[Source data]
━━━

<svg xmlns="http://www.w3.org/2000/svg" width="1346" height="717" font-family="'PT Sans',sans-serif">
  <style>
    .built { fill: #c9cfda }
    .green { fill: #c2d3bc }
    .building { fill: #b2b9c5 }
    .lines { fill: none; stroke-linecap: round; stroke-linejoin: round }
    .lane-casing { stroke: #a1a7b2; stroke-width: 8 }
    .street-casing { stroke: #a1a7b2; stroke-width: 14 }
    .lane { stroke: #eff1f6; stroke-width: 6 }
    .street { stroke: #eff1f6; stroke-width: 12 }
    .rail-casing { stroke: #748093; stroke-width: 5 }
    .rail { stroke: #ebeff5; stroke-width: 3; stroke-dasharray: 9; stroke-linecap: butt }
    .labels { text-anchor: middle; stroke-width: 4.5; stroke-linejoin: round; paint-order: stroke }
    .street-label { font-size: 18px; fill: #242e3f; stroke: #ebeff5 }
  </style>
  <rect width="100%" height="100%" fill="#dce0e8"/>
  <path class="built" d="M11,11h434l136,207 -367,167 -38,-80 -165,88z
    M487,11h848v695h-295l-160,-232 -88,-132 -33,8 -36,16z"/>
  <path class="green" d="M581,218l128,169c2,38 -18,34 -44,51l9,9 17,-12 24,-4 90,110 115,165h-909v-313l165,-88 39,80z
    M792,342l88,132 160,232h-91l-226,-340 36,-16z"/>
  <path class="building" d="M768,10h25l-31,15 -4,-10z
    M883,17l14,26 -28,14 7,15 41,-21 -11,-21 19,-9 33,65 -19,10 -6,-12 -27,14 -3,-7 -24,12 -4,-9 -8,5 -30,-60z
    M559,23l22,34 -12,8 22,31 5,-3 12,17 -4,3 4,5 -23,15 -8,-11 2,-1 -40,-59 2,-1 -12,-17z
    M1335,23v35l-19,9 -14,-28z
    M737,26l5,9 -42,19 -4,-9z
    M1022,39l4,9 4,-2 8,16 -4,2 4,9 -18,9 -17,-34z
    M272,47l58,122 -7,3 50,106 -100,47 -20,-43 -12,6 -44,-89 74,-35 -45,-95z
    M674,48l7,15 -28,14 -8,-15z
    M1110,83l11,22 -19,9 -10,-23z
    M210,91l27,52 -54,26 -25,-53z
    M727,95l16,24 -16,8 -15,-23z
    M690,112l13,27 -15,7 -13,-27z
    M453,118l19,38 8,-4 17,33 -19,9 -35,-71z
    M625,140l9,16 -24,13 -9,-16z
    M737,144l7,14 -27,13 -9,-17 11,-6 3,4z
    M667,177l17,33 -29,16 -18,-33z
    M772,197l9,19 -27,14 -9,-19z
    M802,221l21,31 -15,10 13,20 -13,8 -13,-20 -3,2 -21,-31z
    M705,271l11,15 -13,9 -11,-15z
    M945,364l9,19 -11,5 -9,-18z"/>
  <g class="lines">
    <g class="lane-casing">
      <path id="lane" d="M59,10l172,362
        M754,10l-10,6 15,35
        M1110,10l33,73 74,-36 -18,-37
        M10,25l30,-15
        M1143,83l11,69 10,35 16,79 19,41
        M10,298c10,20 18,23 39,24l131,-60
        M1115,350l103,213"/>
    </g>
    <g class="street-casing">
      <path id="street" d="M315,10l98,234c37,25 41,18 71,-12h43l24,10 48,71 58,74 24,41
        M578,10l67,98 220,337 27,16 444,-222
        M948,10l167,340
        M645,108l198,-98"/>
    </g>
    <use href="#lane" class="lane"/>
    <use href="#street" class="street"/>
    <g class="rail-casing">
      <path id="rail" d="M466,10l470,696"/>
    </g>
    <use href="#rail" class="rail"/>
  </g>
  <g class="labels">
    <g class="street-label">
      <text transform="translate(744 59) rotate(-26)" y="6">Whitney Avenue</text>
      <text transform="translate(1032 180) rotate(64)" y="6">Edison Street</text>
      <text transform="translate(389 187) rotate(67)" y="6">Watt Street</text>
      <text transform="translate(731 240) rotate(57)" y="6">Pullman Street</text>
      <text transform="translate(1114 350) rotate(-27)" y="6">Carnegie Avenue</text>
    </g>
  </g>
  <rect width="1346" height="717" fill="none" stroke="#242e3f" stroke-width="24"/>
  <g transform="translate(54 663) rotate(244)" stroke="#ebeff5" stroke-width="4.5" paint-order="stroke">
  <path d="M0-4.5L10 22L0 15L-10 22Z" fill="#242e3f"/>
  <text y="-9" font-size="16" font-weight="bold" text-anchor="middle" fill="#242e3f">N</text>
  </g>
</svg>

━━━

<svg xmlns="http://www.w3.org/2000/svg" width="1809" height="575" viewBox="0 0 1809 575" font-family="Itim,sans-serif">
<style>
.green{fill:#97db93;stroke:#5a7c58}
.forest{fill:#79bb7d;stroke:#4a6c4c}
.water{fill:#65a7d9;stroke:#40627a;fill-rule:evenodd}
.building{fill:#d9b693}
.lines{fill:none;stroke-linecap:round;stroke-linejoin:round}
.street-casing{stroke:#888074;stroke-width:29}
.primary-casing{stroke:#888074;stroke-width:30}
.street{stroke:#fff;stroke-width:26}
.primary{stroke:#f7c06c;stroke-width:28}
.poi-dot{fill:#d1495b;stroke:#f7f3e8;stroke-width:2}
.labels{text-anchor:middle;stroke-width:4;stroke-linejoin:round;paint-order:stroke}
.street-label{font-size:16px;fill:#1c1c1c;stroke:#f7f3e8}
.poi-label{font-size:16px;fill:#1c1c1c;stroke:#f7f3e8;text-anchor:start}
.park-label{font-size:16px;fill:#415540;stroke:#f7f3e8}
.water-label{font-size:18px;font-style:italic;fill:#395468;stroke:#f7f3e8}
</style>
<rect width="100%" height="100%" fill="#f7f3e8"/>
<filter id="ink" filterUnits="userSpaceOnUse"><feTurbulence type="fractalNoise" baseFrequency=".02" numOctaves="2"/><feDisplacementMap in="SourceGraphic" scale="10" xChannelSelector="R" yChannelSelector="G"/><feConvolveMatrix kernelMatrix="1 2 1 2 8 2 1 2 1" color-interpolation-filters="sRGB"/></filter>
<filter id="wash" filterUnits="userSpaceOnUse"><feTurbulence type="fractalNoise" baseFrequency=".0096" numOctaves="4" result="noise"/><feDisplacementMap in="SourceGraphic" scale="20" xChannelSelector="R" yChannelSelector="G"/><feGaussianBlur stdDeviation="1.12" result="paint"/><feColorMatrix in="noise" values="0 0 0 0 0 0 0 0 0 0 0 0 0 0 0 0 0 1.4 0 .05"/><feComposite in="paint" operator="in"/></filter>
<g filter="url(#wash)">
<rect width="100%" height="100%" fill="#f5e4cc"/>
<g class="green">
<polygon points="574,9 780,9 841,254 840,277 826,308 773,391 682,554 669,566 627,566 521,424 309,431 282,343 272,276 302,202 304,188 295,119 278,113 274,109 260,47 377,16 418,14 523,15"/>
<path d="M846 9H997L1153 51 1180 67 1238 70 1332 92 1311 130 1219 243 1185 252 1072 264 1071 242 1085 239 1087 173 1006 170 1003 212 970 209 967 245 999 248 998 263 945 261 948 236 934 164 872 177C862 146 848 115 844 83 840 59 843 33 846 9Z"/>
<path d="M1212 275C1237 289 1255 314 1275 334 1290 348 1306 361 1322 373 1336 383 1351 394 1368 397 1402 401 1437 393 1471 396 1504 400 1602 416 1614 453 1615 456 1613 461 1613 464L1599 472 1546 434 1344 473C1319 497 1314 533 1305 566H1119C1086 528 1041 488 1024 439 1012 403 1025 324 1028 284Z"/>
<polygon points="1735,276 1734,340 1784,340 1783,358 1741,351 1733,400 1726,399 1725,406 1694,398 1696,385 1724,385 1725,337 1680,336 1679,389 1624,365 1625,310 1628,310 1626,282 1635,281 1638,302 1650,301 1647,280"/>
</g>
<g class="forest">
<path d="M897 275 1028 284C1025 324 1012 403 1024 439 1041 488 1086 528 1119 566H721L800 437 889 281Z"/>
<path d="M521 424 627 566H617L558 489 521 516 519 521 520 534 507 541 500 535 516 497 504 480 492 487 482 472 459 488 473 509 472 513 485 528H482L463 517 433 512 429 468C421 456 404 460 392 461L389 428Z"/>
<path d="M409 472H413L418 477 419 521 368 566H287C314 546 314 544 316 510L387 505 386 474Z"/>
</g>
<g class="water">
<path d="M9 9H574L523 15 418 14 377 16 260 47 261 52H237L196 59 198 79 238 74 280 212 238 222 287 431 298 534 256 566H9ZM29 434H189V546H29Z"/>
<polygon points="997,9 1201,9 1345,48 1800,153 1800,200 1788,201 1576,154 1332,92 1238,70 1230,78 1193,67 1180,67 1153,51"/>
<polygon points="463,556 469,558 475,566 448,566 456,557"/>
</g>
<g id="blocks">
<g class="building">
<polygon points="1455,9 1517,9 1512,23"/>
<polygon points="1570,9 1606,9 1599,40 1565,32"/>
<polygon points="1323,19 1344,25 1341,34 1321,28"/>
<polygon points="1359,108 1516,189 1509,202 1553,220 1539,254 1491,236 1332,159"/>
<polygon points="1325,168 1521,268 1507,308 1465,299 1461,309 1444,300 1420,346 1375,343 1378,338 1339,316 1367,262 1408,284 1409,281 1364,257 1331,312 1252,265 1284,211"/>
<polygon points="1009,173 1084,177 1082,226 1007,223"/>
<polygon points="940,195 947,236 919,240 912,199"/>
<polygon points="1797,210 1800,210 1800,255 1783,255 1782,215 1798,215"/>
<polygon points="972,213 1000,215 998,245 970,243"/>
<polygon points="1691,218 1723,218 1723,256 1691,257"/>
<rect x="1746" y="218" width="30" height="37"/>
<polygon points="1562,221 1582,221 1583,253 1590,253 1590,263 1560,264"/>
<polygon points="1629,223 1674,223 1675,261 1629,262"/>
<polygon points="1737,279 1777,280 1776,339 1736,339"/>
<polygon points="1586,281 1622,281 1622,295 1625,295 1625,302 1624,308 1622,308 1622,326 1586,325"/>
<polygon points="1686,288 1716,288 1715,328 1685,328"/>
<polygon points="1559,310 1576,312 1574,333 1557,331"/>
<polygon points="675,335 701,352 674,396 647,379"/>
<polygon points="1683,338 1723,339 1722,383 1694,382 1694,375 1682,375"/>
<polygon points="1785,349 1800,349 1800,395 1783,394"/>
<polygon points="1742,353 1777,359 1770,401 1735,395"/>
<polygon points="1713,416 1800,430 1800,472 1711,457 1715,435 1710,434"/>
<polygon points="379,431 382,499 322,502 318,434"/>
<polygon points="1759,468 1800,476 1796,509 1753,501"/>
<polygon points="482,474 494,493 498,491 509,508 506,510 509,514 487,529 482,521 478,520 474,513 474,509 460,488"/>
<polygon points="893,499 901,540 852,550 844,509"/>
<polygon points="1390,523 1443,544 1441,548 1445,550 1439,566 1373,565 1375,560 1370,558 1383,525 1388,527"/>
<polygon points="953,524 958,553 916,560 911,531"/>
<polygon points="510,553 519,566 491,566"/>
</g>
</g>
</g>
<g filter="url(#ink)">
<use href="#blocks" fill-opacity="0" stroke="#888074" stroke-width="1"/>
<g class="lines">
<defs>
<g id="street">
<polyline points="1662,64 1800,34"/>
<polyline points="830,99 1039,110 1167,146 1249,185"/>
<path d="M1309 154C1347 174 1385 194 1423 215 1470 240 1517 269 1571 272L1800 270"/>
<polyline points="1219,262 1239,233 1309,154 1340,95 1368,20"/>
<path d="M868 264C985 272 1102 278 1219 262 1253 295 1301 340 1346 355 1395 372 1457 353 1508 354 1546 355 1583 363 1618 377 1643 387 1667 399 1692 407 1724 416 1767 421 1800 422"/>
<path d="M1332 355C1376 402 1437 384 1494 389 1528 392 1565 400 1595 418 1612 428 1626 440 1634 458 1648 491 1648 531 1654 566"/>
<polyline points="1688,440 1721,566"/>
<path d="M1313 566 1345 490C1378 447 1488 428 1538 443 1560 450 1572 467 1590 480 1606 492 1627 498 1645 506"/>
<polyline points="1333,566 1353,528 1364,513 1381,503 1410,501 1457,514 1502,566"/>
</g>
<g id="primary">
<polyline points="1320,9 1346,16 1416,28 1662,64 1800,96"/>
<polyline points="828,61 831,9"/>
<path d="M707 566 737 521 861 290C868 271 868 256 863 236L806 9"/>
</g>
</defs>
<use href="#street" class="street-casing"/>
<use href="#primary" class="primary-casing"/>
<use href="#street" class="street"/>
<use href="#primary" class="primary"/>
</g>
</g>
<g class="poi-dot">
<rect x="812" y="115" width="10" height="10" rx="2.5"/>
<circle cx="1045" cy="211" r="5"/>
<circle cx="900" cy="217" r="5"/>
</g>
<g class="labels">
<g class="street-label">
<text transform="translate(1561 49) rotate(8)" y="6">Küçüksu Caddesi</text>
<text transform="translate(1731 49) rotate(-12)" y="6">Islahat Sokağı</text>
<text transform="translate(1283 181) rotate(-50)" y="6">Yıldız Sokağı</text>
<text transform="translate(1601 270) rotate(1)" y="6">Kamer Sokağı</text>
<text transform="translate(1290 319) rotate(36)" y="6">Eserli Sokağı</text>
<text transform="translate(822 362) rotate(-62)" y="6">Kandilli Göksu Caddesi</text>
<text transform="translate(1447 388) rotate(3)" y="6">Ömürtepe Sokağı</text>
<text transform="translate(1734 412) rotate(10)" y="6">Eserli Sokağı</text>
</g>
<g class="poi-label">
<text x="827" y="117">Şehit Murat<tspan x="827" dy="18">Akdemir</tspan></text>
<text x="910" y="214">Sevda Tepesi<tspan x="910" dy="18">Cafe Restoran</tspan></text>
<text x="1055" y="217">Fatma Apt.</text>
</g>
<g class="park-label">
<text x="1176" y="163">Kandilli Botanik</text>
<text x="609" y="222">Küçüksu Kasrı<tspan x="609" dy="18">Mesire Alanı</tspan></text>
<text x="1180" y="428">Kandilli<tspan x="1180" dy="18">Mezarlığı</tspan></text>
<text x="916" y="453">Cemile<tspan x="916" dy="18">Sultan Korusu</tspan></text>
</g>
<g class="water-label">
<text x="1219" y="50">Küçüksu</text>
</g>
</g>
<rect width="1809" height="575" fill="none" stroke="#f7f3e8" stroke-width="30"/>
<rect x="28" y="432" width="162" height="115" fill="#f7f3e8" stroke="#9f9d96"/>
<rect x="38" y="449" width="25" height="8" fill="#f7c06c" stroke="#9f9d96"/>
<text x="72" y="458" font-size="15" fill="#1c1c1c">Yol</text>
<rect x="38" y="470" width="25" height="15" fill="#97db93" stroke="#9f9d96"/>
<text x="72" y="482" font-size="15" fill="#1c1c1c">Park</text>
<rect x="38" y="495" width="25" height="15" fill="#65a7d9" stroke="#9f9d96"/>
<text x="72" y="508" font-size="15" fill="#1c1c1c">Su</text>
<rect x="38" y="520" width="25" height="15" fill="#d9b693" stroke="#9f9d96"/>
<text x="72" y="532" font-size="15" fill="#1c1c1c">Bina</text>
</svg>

━━━

Your objective
The required answer is each line of the data in which the word "userSpaceOnUse" appears.

Solution
<filter id="ink" filterUnits="userSpaceOnUse"><feTurbulence type="fractalNoise" baseFrequency=".02" numOctaves="2"/><feDisplacementMap in="SourceGraphic" scale="10" xChannelSelector="R" yChannelSelector="G"/><feConvolveMatrix kernelMatrix="1 2 1 2 8 2 1 2 1" color-interpolation-filters="sRGB"/></filter>
<filter id="wash" filterUnits="userSpaceOnUse"><feTurbulence type="fractalNoise" baseFrequency=".0096" numOctaves="4" result="noise"/><feDisplacementMap in="SourceGraphic" scale="20" xChannelSelector="R" yChannelSelector="G"/><feGaussianBlur stdDeviation="1.12" result="paint"/><feColorMatrix in="noise" values="0 0 0 0 0 0 0 0 0 0 0 0 0 0 0 0 0 1.4 0 .05"/><feComposite in="paint" operator="in"/></filter>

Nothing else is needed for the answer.